A public hearing on the expansion of a hog operation just west of the intersection of Iowa Highway 4 and 290th Street south of Jefferson will be held Monday, March 28, at 9 am in the board room at the Greene County courthouse.
The supervisors reviewed the Iowa Department of Natural Resources master matrix for the site at their March 21 meeting. The proposed second building on the confinement, which is owned by Eric Chrystal of Greene County Pigs LLC, scored 450 on the matrix, a scoring system used to evaluate siting of confinement feeding operations.
The plan, prepared by Twin Lakes Environmental Services LLC, includes a closure plan, something the supervisors have asked for but not gotten in the last two hog expansions. It does not include plans for landscaping, a second item the supervisors have sought in other plans. According to Twin Lakes, Chrystal is considering installing solar panels on the new building. He will do landscaping if the plan for solar panels does not come to pass.

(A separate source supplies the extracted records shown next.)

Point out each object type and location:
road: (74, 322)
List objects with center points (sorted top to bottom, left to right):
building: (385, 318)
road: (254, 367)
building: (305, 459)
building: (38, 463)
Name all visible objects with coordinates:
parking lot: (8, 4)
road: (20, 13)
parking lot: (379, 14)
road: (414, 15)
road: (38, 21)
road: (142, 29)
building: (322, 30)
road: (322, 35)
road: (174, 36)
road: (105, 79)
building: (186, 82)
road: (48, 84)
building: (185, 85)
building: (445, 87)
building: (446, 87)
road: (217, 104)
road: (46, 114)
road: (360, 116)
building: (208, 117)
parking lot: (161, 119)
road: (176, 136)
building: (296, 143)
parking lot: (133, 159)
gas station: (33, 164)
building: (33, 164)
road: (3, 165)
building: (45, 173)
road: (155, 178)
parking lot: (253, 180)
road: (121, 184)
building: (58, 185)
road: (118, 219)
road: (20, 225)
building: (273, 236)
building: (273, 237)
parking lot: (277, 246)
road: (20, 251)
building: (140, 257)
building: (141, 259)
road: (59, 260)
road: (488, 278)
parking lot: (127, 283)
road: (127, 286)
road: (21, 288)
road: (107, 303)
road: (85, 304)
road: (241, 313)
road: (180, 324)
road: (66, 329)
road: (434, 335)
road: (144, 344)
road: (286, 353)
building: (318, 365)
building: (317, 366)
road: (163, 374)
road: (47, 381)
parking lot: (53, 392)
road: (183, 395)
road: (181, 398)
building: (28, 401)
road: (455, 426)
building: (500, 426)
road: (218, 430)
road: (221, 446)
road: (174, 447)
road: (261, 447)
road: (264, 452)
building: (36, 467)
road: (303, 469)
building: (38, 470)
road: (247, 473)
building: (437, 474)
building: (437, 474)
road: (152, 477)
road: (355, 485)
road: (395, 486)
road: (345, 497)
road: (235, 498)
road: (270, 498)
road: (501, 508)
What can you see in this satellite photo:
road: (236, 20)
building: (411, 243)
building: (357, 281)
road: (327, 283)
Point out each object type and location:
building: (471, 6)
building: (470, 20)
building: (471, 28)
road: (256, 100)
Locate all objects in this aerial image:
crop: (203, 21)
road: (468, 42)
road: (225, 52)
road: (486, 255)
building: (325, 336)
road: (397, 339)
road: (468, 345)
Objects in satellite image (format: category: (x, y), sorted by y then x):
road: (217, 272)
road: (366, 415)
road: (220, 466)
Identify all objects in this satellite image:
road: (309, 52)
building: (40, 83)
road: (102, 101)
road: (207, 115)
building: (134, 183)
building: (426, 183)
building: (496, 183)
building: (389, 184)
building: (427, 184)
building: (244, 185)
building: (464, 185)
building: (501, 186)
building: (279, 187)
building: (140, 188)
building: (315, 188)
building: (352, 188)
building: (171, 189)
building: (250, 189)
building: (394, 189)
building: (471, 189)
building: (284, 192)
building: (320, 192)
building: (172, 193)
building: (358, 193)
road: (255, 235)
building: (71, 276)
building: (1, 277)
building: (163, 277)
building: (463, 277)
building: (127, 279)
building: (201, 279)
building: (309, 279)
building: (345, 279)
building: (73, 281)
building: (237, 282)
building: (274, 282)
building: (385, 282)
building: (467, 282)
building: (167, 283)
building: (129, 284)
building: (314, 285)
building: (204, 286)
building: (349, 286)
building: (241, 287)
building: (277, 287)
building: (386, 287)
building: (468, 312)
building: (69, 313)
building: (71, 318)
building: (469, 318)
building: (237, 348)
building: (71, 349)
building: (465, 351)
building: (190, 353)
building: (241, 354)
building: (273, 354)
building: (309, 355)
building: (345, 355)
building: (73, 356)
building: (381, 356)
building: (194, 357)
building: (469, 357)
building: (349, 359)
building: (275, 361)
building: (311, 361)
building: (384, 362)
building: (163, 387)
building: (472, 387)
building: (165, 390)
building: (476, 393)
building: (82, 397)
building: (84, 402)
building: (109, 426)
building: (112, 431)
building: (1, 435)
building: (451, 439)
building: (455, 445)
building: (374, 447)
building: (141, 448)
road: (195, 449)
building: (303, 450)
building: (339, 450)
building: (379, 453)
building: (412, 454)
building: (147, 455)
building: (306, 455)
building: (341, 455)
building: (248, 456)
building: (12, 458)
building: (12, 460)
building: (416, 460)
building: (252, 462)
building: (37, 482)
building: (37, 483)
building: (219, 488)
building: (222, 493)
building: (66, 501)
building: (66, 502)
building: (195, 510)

The new building will house up to 2,000 hogs, doubling the capacity of Greene County Pigs. The first building was constructed last October and did not require the public hearing process because it was under the state threshold.
The distance between the operation and the nearest residence is 2,775 feet, 900 more than the minimum requirement of 1,875 feet. The closest water source is Dead Brier Creek, which is 1,700 feet to the west of the confinement.

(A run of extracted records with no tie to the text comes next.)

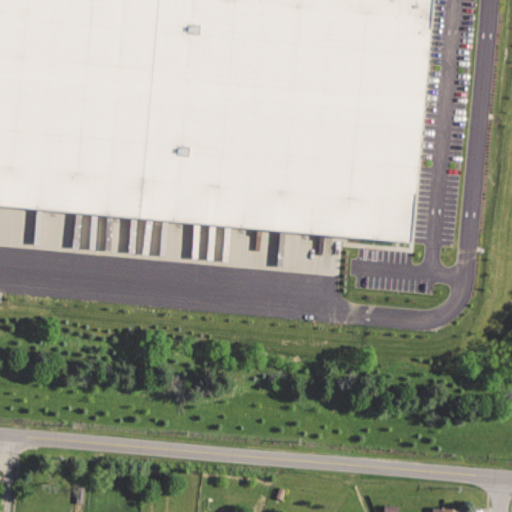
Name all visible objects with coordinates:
building: (215, 108)
building: (216, 110)
road: (442, 136)
road: (409, 269)
road: (381, 315)
road: (255, 457)
road: (2, 458)
road: (501, 494)
building: (452, 508)
building: (449, 510)
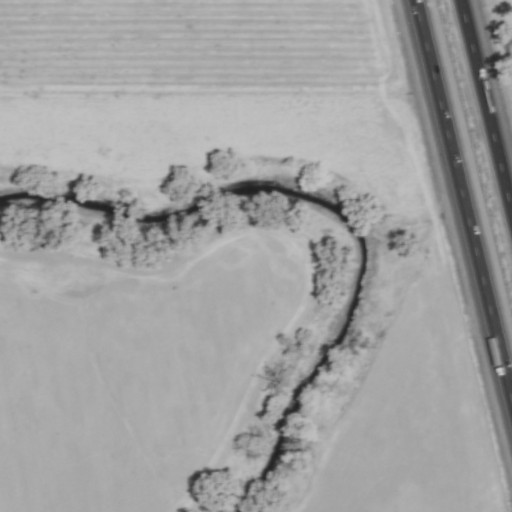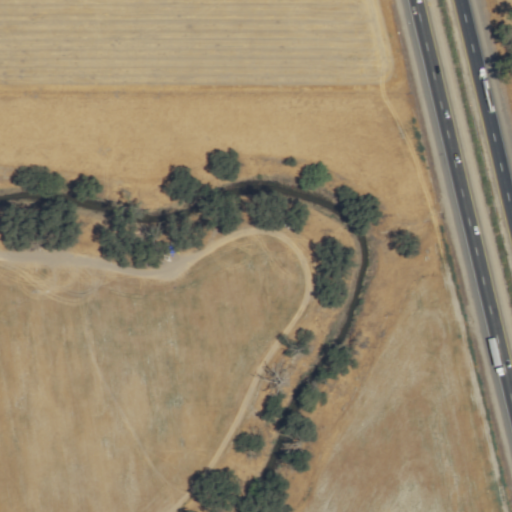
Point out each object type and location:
crop: (495, 69)
road: (485, 110)
road: (462, 204)
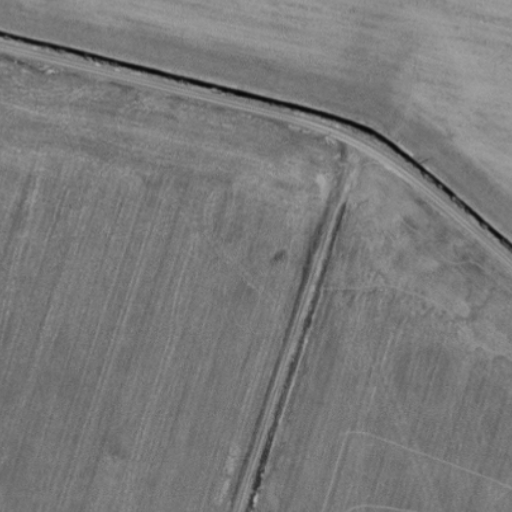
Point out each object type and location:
road: (274, 114)
road: (294, 327)
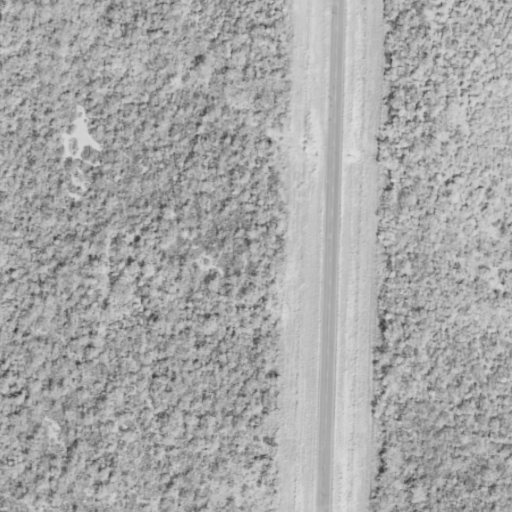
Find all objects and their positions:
road: (326, 256)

The supervisors will review the matrix for another confinement expansion, this one by Wessling Ag of Grand Junction, at their March 28 meeting. The public hearing on that enlargement, which includes a new 20,000-square-foot building located southwest of Grand Junction on 250th St, will take place at the supervisors’ April 4 meeting.
Bruce and Jenny Wessling put up their first building in 2004. The new building will be to the west of the existing building.

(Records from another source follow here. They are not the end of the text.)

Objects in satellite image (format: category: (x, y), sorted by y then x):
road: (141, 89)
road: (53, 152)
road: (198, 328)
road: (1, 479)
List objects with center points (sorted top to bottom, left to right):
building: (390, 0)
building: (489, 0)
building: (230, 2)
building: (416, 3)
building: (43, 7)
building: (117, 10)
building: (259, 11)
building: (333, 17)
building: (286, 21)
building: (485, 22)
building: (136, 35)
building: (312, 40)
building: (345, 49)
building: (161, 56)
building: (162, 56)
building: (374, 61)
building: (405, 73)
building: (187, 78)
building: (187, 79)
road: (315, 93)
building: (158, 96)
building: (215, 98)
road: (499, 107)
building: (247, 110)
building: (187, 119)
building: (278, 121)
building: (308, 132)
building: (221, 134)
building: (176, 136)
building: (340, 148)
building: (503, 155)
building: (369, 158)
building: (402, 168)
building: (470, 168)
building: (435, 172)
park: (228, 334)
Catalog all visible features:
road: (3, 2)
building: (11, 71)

In an item not on the agenda, county engineer Wade Weiss told the supervisors he is working with Deal’s Orchard west of Jefferson on their plans to construct a pedestrian walkway under K Ave near the orchard. According to Weiss, the 91-foot-long, 10-foot-in-diameter walkway will be “ADA accessible,” which means it will be constructed to meet requirements of the Americans with Disabilities Act. Weiss said the project is “probably a year out,” which would put the walkway in use by spring 2017.
Weiss also discussed a half-mile-long extension of a road at the airport and the renovation of the stained glass dome over the courthouse rotunda. Weiss explained that the large dome has five times as many pieces – 7,600 pieces – as the stained glass dome over the courtroom. The smaller dome was repaired in 2014. The large dome has been repaired in the past, Weiss said, but after 60 or 80 years, the pure lead becomes “brittle.”
Supervisor Guy Richardson termed the reconstruction of the dome “ongoing maintenance” that “just happens to coincide with the 100th anniversary of the building.” The courthouse centennial will be in October 2017.